Over the past two days, under the soft light of a chandelier located in the basement of Marriott, a block from the White House, energy ministers and high-tech founders from across Africa gathered to discuss how best to bring electricity to more than 600 million people on the continent.
Much of their hope comes from a whirlwind of change that President Trump has brought us to foreign policy, including the end of Power Africa, a major initiative that he has supported for a decade. Has Trump abandoned them? Or will the promise of “dominance of global energy” be a boon?
Participants got at least some of their answers on Friday morning. Chris Wright, energy secretary for the new administration, took the stage and gave a passionate speech about climate change concerns not preventing Africa from claiming for fossil fuel development.
“This government doesn't want to tell you what you should do with your energy system,” he said. “It's a paternal colonial attitude that I can't stand.”
His remarks came weeks after closing Power Africa, which has funded tens of millions of power connections since it was launched under President Barack Obama in 2013.
Africa, like other parts of the world, faces a very important choice. We will utilize fossil fuels that contribute to global warming and build new paths with renewable energy. Wright said Africa simply needs all sorts of energy, including coal, one of the most polluted fossil fuels.
“We've been shamelessly telling Western countries that we don't develop coal, and we say coal is bad,” Wright said. “It's just nonsense, 100% nonsense. Coal has changed our world and improved it.”
And Wright said that climate change is a “real physical phenomenon,” but he won't make a list of his top 10 problems facing the world.
Wright's appearance on Friday was met with approval from the rooong. His comments were consistent with what many African energy developers have been urging for years. They say that sustained energy poverty is the devastation of continental development, and whether it is due to concerns about governance or greenhouse gas emissions, Western slippery to invest in energy projects is similar to suppressing Africa.
Africa's population is growing faster than its current electrification rate. Authorities often support the proposal that clean energy technologies should be chosen to combat climate change, rather than using fossil fuel supplies for their wealthy supplies. Other countries have used fossil fuels for generations to build prosperity.
Other US officials speaking at the summit said Trump is in office and the era of moving away from fossil fuel investments in favor of renewable energy is over.

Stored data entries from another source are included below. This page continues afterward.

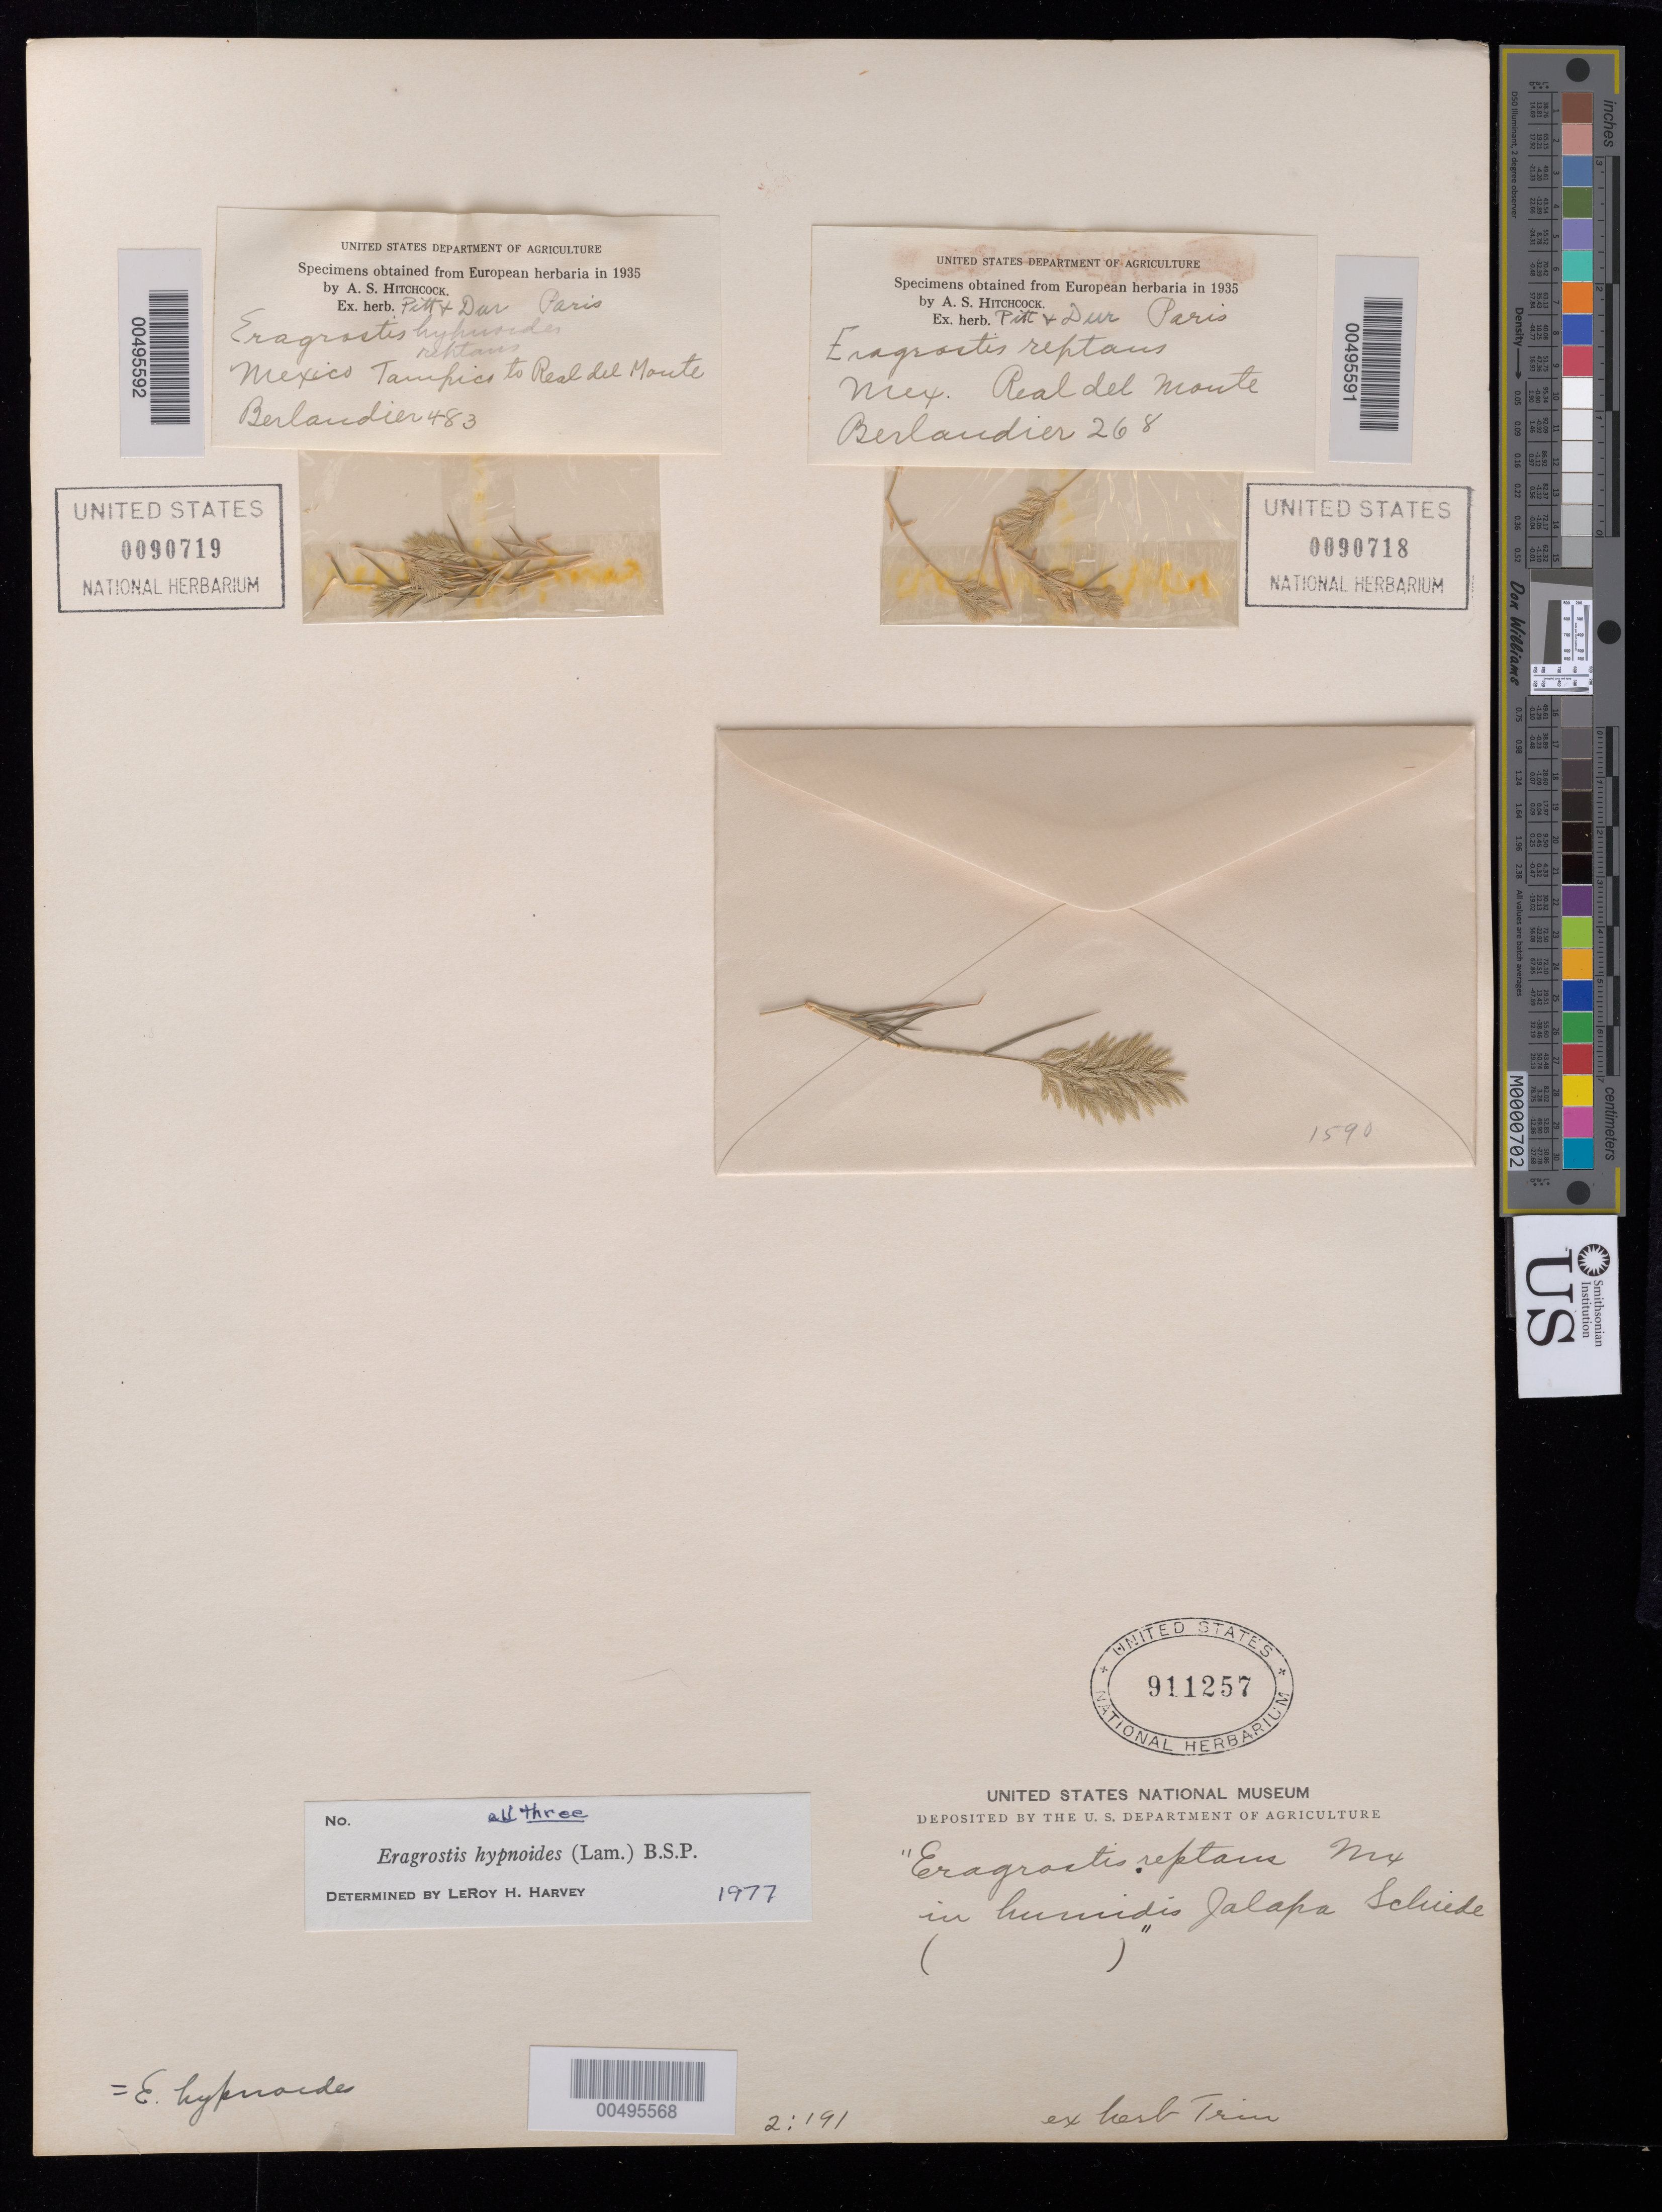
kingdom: Plantae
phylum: Tracheophyta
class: Liliopsida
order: Poales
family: Poaceae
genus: Eragrostis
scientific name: Eragrostis hypnoides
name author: (Lam.) Britton, Stearns & Poggenb.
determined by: Harvey, L. H.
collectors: J. L. Berlandier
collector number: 483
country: Mexico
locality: Tampico to Real del Monte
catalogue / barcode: US 90719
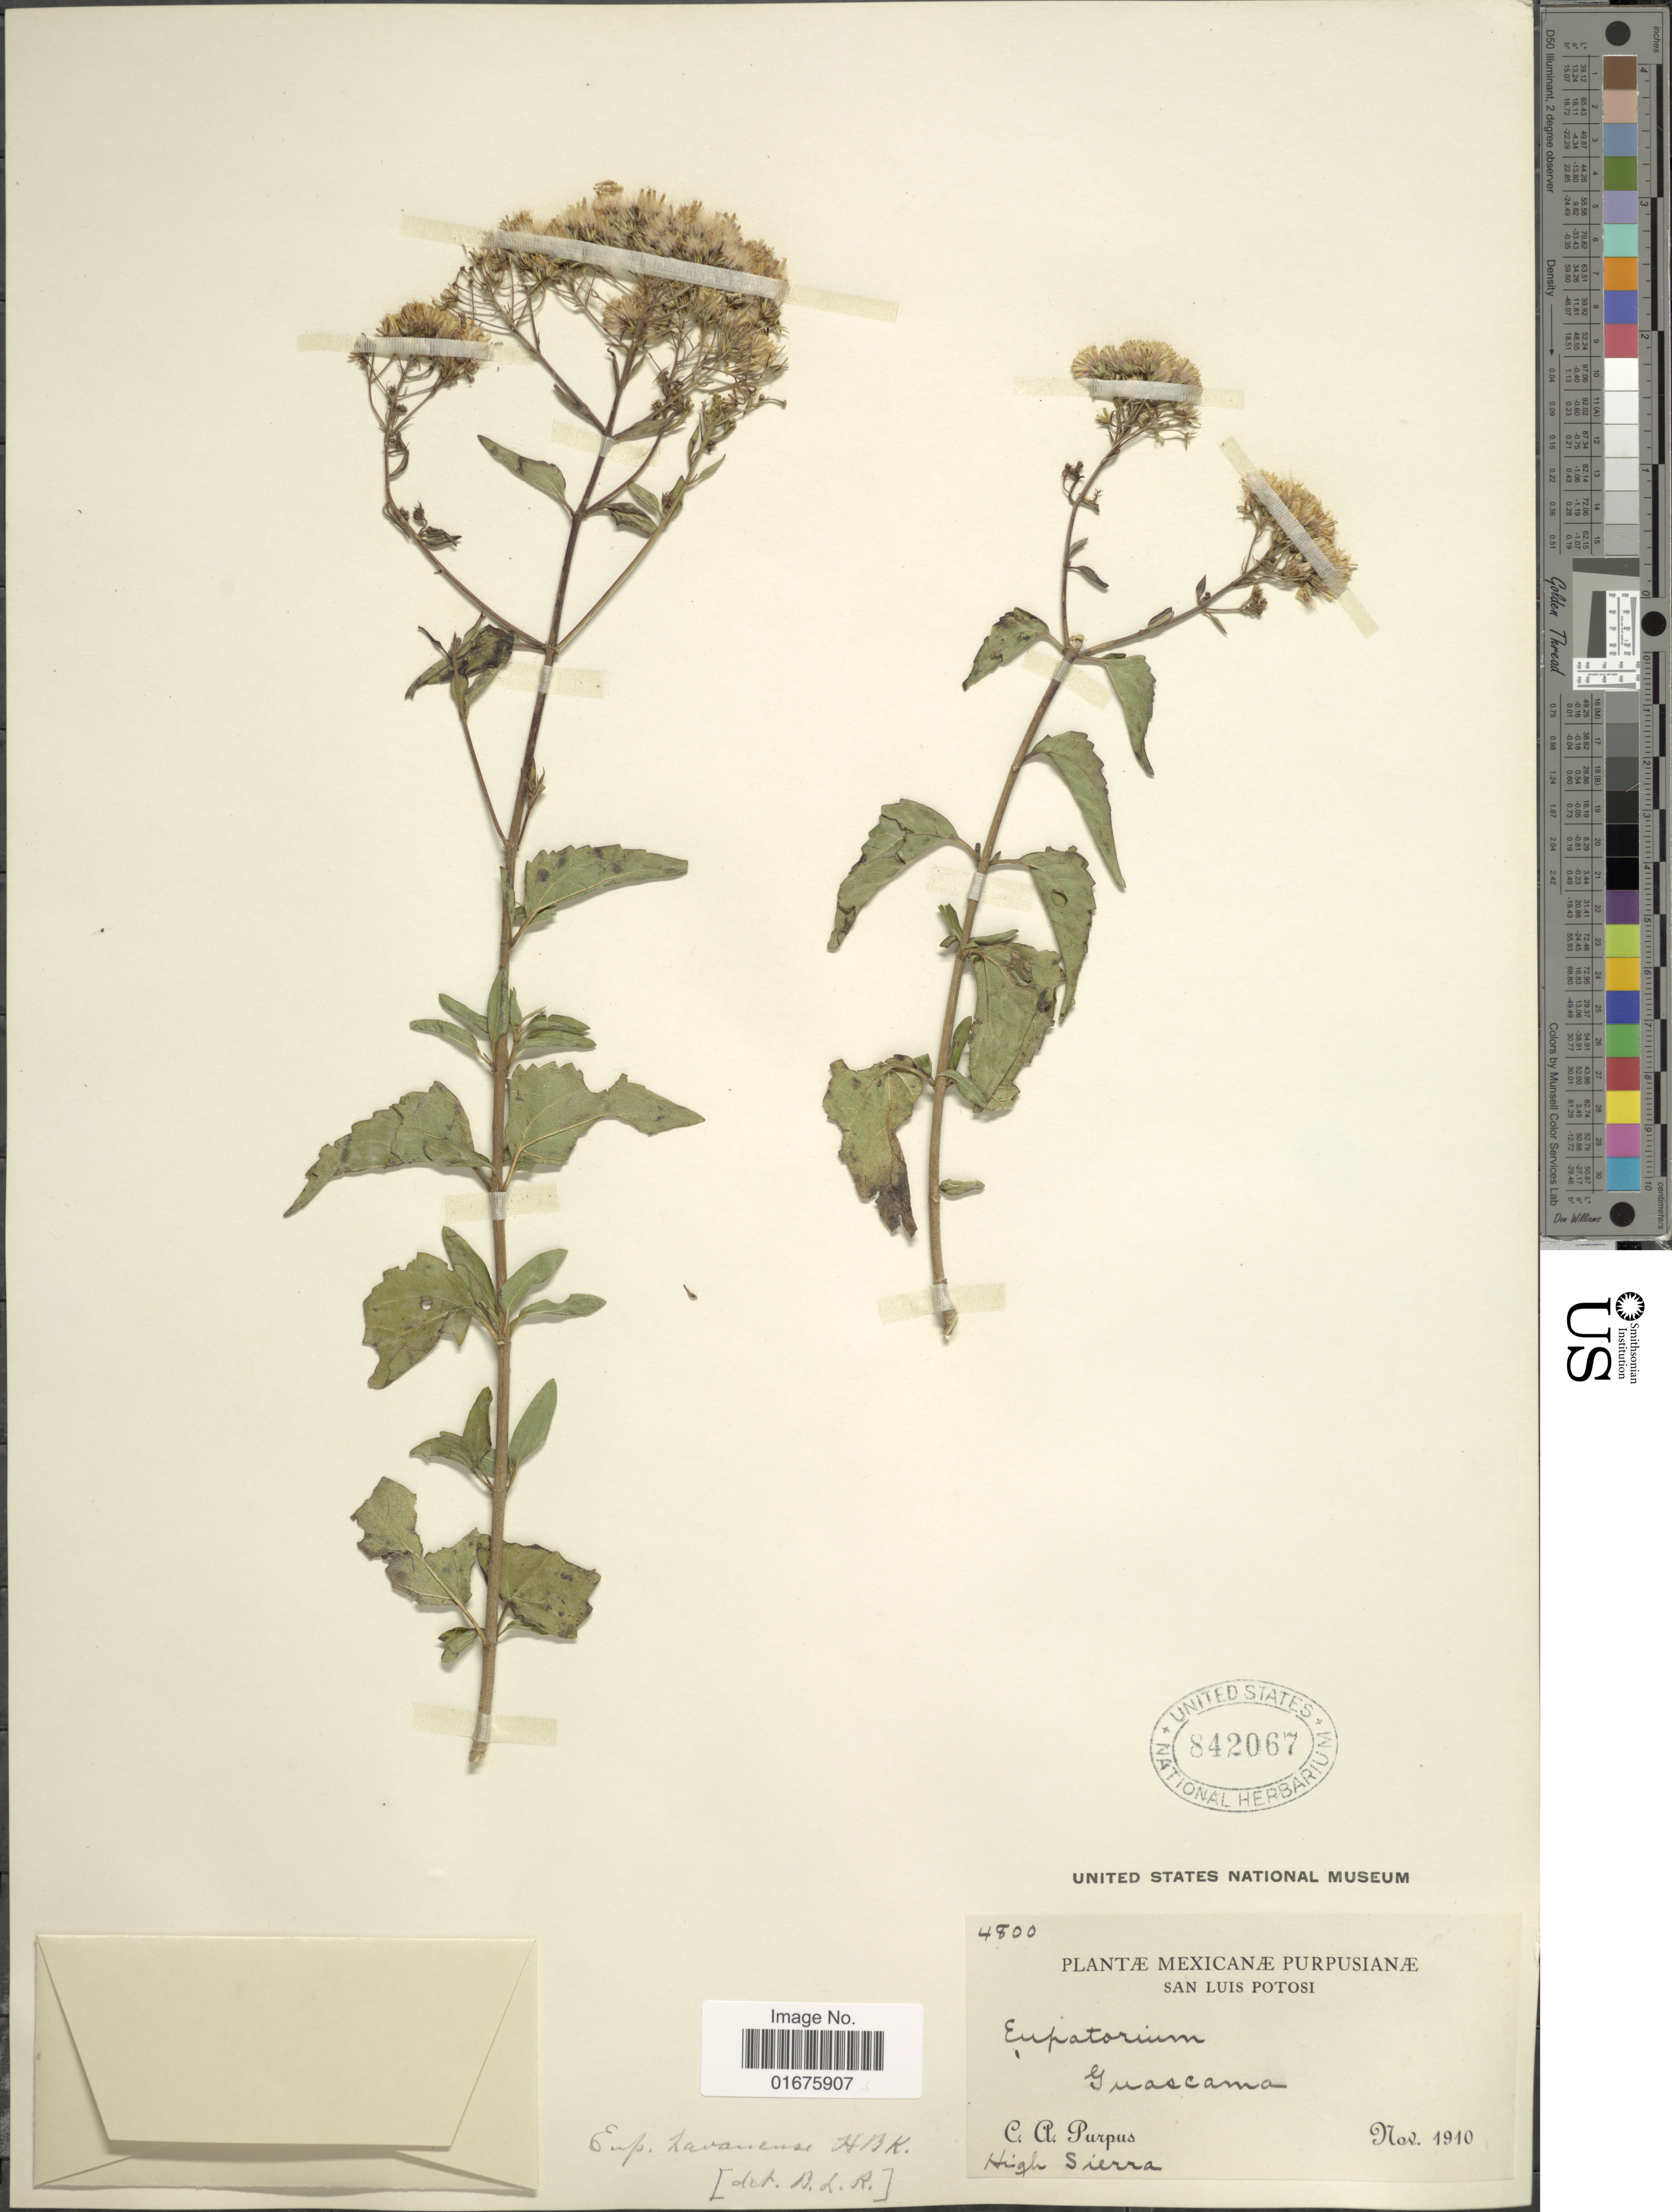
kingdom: Plantae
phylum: Tracheophyta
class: Magnoliopsida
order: Asterales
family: Asteraceae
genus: Ageratina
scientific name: Ageratina havanensis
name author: (Kunth) R.M. King & H. Rob.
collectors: C. A. Purpus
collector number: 4800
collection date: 1910-11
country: Mexico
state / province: San Luis Potosí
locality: Guascama, High Sierra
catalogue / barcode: US 842067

“When we say 'all the above', you might ask, is that carbon code? And yes, that's the carbon code,” said Troy Phitrell, an official and former ambassador from Guinea's Senior Bureau. “There are no more restrictions on what kind of energy we can promote.”
African executives said in their own speech that they hope they will get more investment and reduce the regulatory hurdles. Akinwole Omoboriowo II, who heads Genesis Energy, a company focused on renewable energy, said that “we cannot wait three years, or even half of that time” to conduct an environmental or social impact assessment on the project.
“People are almost dying without the opportunity to watch TV,” he said. “I think we should think about that.”
Wright's comments left key questions unanswered and did not detail how much the US government will invest in or where it will invest in Africa's energy access. He tries to revive Power Africa, but will he try to change his mission? Can he bring that responsibility under his own division? (Previously, the Power African budget was under the US International Development Agency, which was largely excluded by the Trump administration.)
What he provided was the pro-African message when his boss was plaguing Africans. Trump froze aid to South Africa last month and accused the government of using new land laws to discriminate against white citizens. Many African officials fear that his administration will end Africa's growth and opportunity laws. This is a decades-old trade agreement that allowed 32 African countries to send billions of dollars of goods to the United States tax-free. And in a speech to Congress on Tuesday, Trump made negative references to Lesotho, saying, “No one has heard of it.”
The prominently missing person from the rally was a representative of the American agency that led the African energy initiative. USAID and the US International Development Finance Corporation.
However, the meeting rooms were full of former Power African officials, who questioned whether the Trump administration would convened a follow-through. “The biggest question is whether the US can become a reliable partner when it's just dismantling the main mechanisms for investing in Africa's energy,” said Katie Ody, former deputy director of Africa.
She and others have acknowledged that because of their focus on low-carbon energy, they have targeted what officials often call the “climate change warning industry” as hostile administrations.
But Auth also noted that Power Africa's investment in gas, as well as the sharp costs of renewable energy technologies made these forms of power the quickest and cheapest to deploy in many African countries.
“I don't think they realize that Power Africa is by any means a climate initiative,” Och said. “It was driven by economic viability and driven by US companies,” she said, “If there is, this is the kind of aid encapsulation that this administration would want to do.”
Aside from the planet-warming emissions, gas investments collide with an additional hurdle: a weak power grid. To build more gas-fired power plants, much more electrical transmission lines must be built. This is a key difference in solar that can be built locally on much smaller scales, so it does not necessarily require a vast network of power lines.
Rosemary O'Dour, the top employee of the domestically owned utility Kenya Power and Lighting Company, described the African grid as “old trees that grow heavily from fruit.” Without a major investment in modernisation, and without major subsidies, she said, bringing new power sources online could make them more likely to fail.